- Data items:
====================
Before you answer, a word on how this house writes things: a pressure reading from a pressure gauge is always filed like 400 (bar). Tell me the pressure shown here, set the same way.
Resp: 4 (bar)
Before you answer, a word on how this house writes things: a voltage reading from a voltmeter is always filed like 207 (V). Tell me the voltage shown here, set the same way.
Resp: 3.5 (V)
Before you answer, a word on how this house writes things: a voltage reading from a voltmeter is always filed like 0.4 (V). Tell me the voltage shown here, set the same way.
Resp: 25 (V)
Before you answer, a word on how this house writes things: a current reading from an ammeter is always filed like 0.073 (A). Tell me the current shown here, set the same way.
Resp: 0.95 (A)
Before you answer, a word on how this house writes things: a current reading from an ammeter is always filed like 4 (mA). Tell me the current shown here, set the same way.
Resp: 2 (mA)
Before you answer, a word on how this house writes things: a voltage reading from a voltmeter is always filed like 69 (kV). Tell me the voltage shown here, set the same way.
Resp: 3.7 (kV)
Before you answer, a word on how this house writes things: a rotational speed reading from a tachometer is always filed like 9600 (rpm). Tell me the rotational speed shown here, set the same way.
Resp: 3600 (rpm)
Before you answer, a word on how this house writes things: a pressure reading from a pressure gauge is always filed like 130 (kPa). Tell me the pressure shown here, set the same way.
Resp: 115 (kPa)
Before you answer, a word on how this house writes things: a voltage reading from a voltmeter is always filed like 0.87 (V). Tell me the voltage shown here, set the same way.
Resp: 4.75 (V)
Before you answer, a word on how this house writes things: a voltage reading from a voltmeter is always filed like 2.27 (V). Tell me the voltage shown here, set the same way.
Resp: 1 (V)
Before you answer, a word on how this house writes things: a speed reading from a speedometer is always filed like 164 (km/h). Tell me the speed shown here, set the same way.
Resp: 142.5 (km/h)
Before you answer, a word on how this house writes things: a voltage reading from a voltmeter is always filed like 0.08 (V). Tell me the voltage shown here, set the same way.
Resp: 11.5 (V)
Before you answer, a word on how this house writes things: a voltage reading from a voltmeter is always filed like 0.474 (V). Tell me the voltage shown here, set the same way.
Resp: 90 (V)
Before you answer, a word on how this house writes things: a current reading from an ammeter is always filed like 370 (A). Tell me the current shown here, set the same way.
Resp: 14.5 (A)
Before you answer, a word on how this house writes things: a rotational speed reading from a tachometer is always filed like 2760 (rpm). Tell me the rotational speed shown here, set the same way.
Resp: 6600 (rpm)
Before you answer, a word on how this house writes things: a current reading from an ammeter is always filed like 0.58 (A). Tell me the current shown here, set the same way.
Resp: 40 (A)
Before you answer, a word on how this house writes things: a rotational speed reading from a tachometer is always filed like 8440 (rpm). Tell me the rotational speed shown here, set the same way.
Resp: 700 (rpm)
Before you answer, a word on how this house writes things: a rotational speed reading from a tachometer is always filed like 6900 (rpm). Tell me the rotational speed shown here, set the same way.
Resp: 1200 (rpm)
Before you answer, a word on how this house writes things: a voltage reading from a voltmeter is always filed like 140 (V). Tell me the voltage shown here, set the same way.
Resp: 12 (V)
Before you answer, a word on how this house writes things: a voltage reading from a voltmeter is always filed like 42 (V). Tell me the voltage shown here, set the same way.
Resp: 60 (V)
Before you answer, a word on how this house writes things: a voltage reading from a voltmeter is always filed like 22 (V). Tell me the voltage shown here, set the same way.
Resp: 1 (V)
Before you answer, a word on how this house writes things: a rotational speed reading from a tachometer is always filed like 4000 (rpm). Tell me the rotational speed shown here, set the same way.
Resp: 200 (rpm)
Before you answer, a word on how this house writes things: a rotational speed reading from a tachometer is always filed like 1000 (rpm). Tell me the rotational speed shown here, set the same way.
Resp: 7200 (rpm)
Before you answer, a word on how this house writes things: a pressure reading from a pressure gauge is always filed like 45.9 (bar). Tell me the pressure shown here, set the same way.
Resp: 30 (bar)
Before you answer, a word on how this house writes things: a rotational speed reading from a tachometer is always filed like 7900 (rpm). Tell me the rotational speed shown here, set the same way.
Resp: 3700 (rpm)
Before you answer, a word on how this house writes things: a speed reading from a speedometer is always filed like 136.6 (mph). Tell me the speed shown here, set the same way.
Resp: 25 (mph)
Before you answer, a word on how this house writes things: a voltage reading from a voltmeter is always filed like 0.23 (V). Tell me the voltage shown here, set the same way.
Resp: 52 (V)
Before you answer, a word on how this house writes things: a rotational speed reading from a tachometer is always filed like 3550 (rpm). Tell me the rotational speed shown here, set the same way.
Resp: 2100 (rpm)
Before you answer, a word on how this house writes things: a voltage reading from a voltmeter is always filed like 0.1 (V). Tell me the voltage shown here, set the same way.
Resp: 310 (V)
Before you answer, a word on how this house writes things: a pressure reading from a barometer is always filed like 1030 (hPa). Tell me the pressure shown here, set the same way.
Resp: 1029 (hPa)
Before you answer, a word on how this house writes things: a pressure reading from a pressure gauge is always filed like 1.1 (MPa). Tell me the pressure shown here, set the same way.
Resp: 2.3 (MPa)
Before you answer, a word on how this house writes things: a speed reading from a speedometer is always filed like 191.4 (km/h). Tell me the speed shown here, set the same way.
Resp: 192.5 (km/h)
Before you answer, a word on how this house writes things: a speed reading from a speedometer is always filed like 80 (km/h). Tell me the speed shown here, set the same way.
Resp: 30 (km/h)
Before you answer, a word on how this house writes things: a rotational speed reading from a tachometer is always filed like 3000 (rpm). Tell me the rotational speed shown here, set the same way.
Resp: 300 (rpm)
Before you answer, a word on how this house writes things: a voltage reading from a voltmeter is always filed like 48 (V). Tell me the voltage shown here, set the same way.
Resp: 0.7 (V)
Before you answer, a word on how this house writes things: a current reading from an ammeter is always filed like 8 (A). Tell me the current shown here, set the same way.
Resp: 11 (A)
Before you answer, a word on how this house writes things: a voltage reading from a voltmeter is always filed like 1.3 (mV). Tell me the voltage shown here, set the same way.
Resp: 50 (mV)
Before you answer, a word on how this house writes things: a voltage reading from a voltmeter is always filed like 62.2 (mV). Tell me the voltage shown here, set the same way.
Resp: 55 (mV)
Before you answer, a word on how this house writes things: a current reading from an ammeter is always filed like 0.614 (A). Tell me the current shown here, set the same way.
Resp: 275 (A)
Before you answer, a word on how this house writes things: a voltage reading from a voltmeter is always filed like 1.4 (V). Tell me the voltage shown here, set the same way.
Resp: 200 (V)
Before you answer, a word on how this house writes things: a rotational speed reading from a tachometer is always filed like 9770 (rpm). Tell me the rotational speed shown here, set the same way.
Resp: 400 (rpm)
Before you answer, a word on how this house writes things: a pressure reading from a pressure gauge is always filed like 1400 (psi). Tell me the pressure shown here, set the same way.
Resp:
====================
Rewrite the entries starting at the line that contains "filed like 3000" and stopping after the line that contains "Resp: 300 (rpm)" as a two-column CSV with the headers text and answer. Make one row per entry, put each field in quotes, and replace line breaks with spaces.

- Task solution:
text,answer
"Before you answer, a word on how this house writes things: a rotational speed reading from a tachometer is always filed like 3000 (rpm). Tell me the rotational speed shown here, set the same way. Resp:","300 (rpm)"